▶ [Activity]:
Could you reproduce every entry as it stands, leaving the pictures behind?

Start of Data for the task

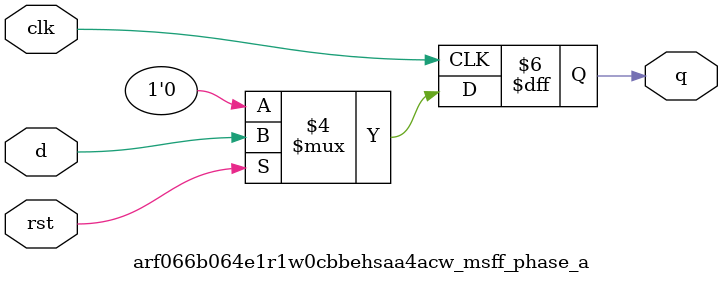
<source format=sv>
`ifndef ARF066B064E1R1W0CBBEHSAA4ACW_MSFF_PHASE_A_SV
`define ARF066B064E1R1W0CBBEHSAA4ACW_MSFF_PHASE_A_SV

module arf066b064e1r1w0cbbehsaa4acw_msff_phase_a #
(
  parameter DWIDTH = 1
)
(
  input  logic [DWIDTH-1:0] d,
  input  logic clk,
  input  logic rst,
  output logic [DWIDTH-1:0] q
);

always_ff @ (posedge clk) begin
  if (~rst) begin
    q <= '0;
  end
  else begin
    q <= d;
  end
end

endmodule // arf066b064e1r1w0cbbehsaa4acw_msff_phase_a

`endif // ARF066B064E1R1W0CBBEHSAA4ACW_MSFF_PHASE_A_SV
</source>
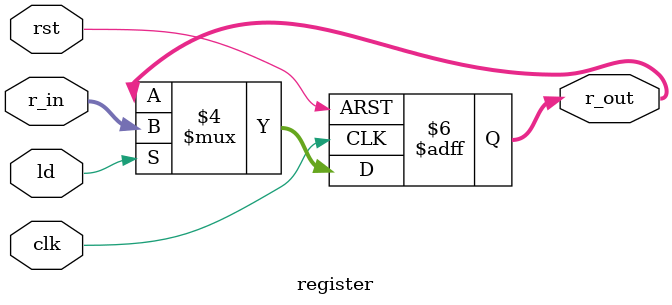
<source format=v>
`timescale 1ps/1ps
module register#(parameter size = 8)(input clk,rst,ld, input [size - 1:0] r_in, output reg [size-1:0] r_out);

	always@(posedge clk, posedge rst)begin
		if(rst == 1'b1)
			r_out <= 0;
		else
			if(ld == 1'b1)
				r_out <= r_in;
	end
 endmodule

</source>
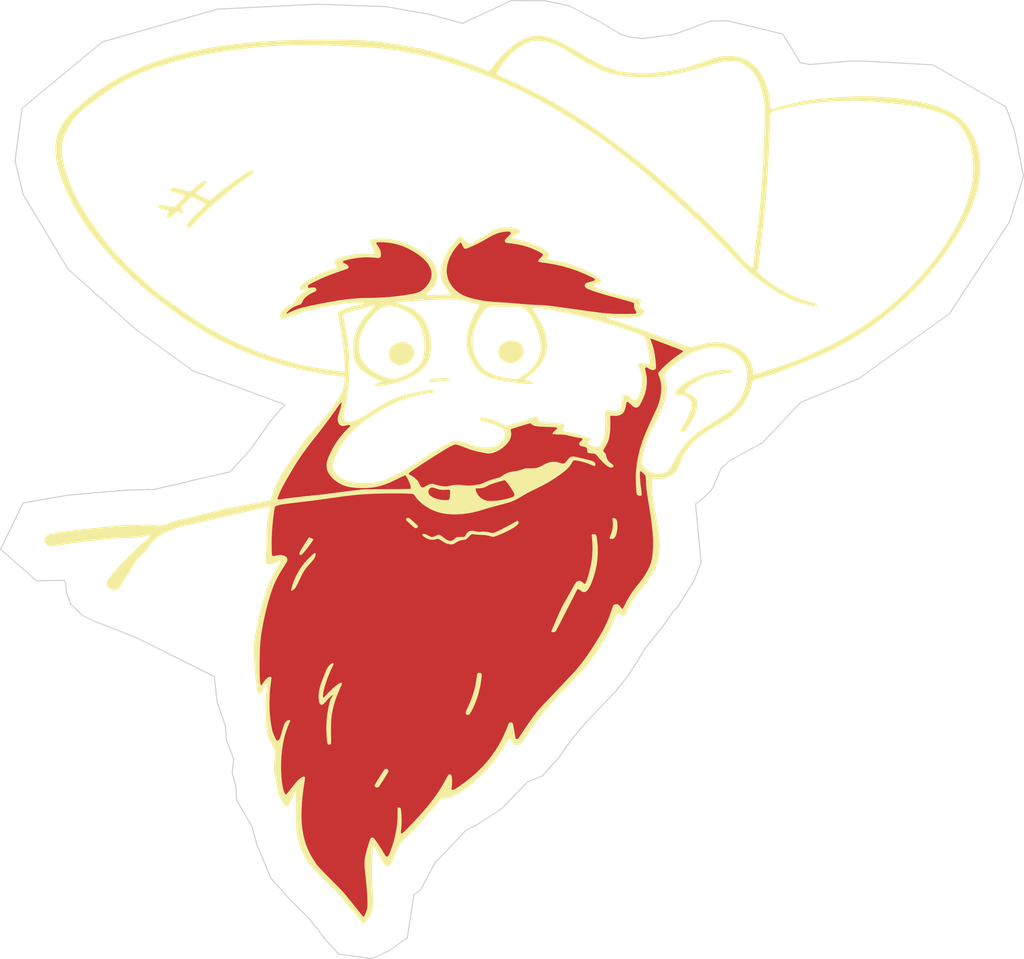
<source format=kicad_pcb>
(kicad_pcb
	(version 20240108)
	(generator "pcbnew")
	(generator_version "8.0")
	(general
		(thickness 1.6)
		(legacy_teardrops no)
	)
	(paper "A4")
	(layers
		(0 "F.Cu" signal)
		(31 "B.Cu" signal)
		(32 "B.Adhes" user "B.Adhesive")
		(33 "F.Adhes" user "F.Adhesive")
		(34 "B.Paste" user)
		(35 "F.Paste" user)
		(36 "B.SilkS" user "B.Silkscreen")
		(37 "F.SilkS" user "F.Silkscreen")
		(38 "B.Mask" user)
		(39 "F.Mask" user)
		(40 "Dwgs.User" user "User.Drawings")
		(41 "Cmts.User" user "User.Comments")
		(42 "Eco1.User" user "User.Eco1")
		(43 "Eco2.User" user "User.Eco2")
		(44 "Edge.Cuts" user)
		(45 "Margin" user)
		(46 "B.CrtYd" user "B.Courtyard")
		(47 "F.CrtYd" user "F.Courtyard")
		(48 "B.Fab" user)
		(49 "F.Fab" user)
	)
	(setup
		(pad_to_mask_clearance 0.2)
		(allow_soldermask_bridges_in_footprints no)
		(pcbplotparams
			(layerselection 0x00010f0_80000001)
			(plot_on_all_layers_selection 0x0000000_00000000)
			(disableapertmacros no)
			(usegerberextensions no)
			(usegerberattributes yes)
			(usegerberadvancedattributes yes)
			(creategerberjobfile yes)
			(dashed_line_dash_ratio 12.000000)
			(dashed_line_gap_ratio 3.000000)
			(svgprecision 4)
			(plotframeref no)
			(viasonmask no)
			(mode 1)
			(useauxorigin no)
			(hpglpennumber 1)
			(hpglpenspeed 20)
			(hpglpendiameter 15.000000)
			(pdf_front_fp_property_popups yes)
			(pdf_back_fp_property_popups yes)
			(dxfpolygonmode yes)
			(dxfimperialunits yes)
			(dxfusepcbnewfont yes)
			(psnegative no)
			(psa4output no)
			(plotreference yes)
			(plotvalue yes)
			(plotfptext yes)
			(plotinvisibletext no)
			(sketchpadsonfab no)
			(subtractmaskfromsilk no)
			(outputformat 1)
			(mirror no)
			(drillshape 1)
			(scaleselection 1)
			(outputdirectory "gerbers/")
		)
	)
	(net 0 "")
	(footprint "LOGO" (layer "F.Cu") (at 0 0))
	(footprint "LOGO"
		(layer "F.Cu")
		(uuid "e968ee4c-2ae4-4b39-beb1-4d0c4afd48cb")
		(at 0 0)
		(property "Reference" "G***"
			(at 0 0 0)
			(layer "F.SilkS")
			(hide yes)
			(uuid "845da9f9-8e6b-4413-a26f-58db9f863bad")
			(effects
				(font
					(size 1.524 1.524)
					(thickness 0.3)
				)
			)
		)
		(property "Value" "LOGO"
			(at 0.75 0 0)
			(layer "F.SilkS")
			(hide yes)
			(uuid "34cb316f-32ef-42c9-9a9e-70f7ff398101")
			(effects
				(font
					(size 1.524 1.524)
					(thickness 0.3)
				)
			)
		)
		(property "Footprint" "LOGO"
			(at 0 0 0)
			(unlocked yes)
			(layer "F.Fab")
			(hide yes)
			(uuid "3149ed7e-6a6d-467a-8a6e-b1a9773379f2")
			(effects
				(font
					(size 1.27 1.27)
				)
			)
		)
		(property "Datasheet" ""
			(at 0 0 0)
			(unlocked yes)
			(layer "F.Fab")
			(hide yes)
			(uuid "c985fba5-4268-4600-b5df-594dd759958a")
			(effects
				(font
					(size 1.27 1.27)
				)
			)
		)
		(property "Description" ""
			(at 0 0 0)
			(unlocked yes)
			(layer "F.Fab")
			(hide yes)
			(uuid "5ab350b0-c88a-408f-9d04-49d751901c56")
			(effects
				(font
					(size 1.27 1.27)
				)
			)
		)
		(attr through_hole)
		(fp_poly
			(pts
				(xy -8.204415 1.363042) (xy -8.155848 1.382284) (xy -7.9712 1.453392) (xy -7.798462 1.499804) (xy -7.620037 1.525173
... [180629 chars truncated]
</source>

End of Data for the task

▶ [Result]:
<source format=sv>
`ifndef ARF066B064E1R1W0CBBEHSAA4ACW_MSFF_PHASE_A_SV
`define ARF066B064E1R1W0CBBEHSAA4ACW_MSFF_PHASE_A_SV

module arf066b064e1r1w0cbbehsaa4acw_msff_phase_a #
(
  parameter DWIDTH = 1
)
(
  input  logic [DWIDTH-1:0] d,
  input  logic clk,
  input  logic rst,
  output logic [DWIDTH-1:0] q
);

always_ff @ (posedge clk) begin
  if (~rst) begin
    q <= '0;
  end
  else begin
    q <= d;
  end
end

endmodule // arf066b064e1r1w0cbbehsaa4acw_msff_phase_a

`endif // ARF066B064E1R1W0CBBEHSAA4ACW_MSFF_PHASE_A_SV
</source>
<source format=v>
`timescale 1ps/1ps
module register#(parameter size = 8)(input clk,rst,ld, input [size - 1:0] r_in, output reg [size-1:0] r_out);

	always@(posedge clk, posedge rst)begin
		if(rst == 1'b1)
			r_out <= 0;
		else
			if(ld == 1'b1)
				r_out <= r_in;
	end
 endmodule

</source>
<source format=kicad_pcb>
(kicad_pcb
	(version 20240108)
	(generator "pcbnew")
	(generator_version "8.0")
	(general
		(thickness 1.6)
		(legacy_teardrops no)
	)
	(paper "A4")
	(layers
		(0 "F.Cu" signal)
		(31 "B.Cu" signal)
		(32 "B.Adhes" user "B.Adhesive")
		(33 "F.Adhes" user "F.Adhesive")
		(34 "B.Paste" user)
		(35 "F.Paste" user)
		(36 "B.SilkS" user "B.Silkscreen")
		(37 "F.SilkS" user "F.Silkscreen")
		(38 "B.Mask" user)
		(39 "F.Mask" user)
		(40 "Dwgs.User" user "User.Drawings")
		(41 "Cmts.User" user "User.Comments")
		(42 "Eco1.User" user "User.Eco1")
		(43 "Eco2.User" user "User.Eco2")
		(44 "Edge.Cuts" user)
		(45 "Margin" user)
		(46 "B.CrtYd" user "B.Courtyard")
		(47 "F.CrtYd" user "F.Courtyard")
		(48 "B.Fab" user)
		(49 "F.Fab" user)
	)
	(setup
		(pad_to_mask_clearance 0.2)
		(allow_soldermask_bridges_in_footprints no)
		(pcbplotparams
			(layerselection 0x00010f0_80000001)
			(plot_on_all_layers_selection 0x0000000_00000000)
			(disableapertmacros no)
			(usegerberextensions no)
			(usegerberattributes yes)
			(usegerberadvancedattributes yes)
			(creategerberjobfile yes)
			(dashed_line_dash_ratio 12.000000)
			(dashed_line_gap_ratio 3.000000)
			(svgprecision 4)
			(plotframeref no)
			(viasonmask no)
			(mode 1)
			(useauxorigin no)
			(hpglpennumber 1)
			(hpglpenspeed 20)
			(hpglpendiameter 15.000000)
			(pdf_front_fp_property_popups yes)
			(pdf_back_fp_property_popups yes)
			(dxfpolygonmode yes)
			(dxfimperialunits yes)
			(dxfusepcbnewfont yes)
			(psnegative no)
			(psa4output no)
			(plotreference yes)
			(plotvalue yes)
			(plotfptext yes)
			(plotinvisibletext no)
			(sketchpadsonfab no)
			(subtractmaskfromsilk no)
			(outputformat 1)
			(mirror no)
			(drillshape 1)
			(scaleselection 1)
			(outputdirectory "gerbers/")
		)
	)
	(net 0 "")
	(footprint "LOGO" (layer "F.Cu") (at 0 0))
	(footprint "LOGO"
		(layer "F.Cu")
		(uuid "e968ee4c-2ae4-4b39-beb1-4d0c4afd48cb")
		(at 0 0)
		(property "Reference" "G***"
			(at 0 0 0)
			(layer "F.SilkS")
			(hide yes)
			(uuid "845da9f9-8e6b-4413-a26f-58db9f863bad")
			(effects
				(font
					(size 1.524 1.524)
					(thickness 0.3)
				)
			)
		)
		(property "Value" "LOGO"
			(at 0.75 0 0)
			(layer "F.SilkS")
			(hide yes)
			(uuid "34cb316f-32ef-42c9-9a9e-70f7ff398101")
			(effects
				(font
					(size 1.524 1.524)
					(thickness 0.3)
				)
			)
		)
		(property "Footprint" "LOGO"
			(at 0 0 0)
			(unlocked yes)
			(layer "F.Fab")
			(hide yes)
			(uuid "3149ed7e-6a6d-467a-8a6e-b1a9773379f2")
			(effects
				(font
					(size 1.27 1.27)
				)
			)
		)
		(property "Datasheet" ""
			(at 0 0 0)
			(unlocked yes)
			(layer "F.Fab")
			(hide yes)
			(uuid "c985fba5-4268-4600-b5df-594dd759958a")
			(effects
				(font
					(size 1.27 1.27)
				)
			)
		)
		(property "Description" ""
			(at 0 0 0)
			(unlocked yes)
			(layer "F.Fab")
			(hide yes)
			(uuid "5ab350b0-c88a-408f-9d04-49d751901c56")
			(effects
				(font
					(size 1.27 1.27)
				)
			)
		)
		(attr through_hole)
		(fp_poly
			(pts
				(xy -8.204415 1.363042) (xy -8.155848 1.382284) (xy -7.9712 1.453392) (xy -7.798462 1.499804) (xy -7.620037 1.525173
... [180629 chars truncated]
</source>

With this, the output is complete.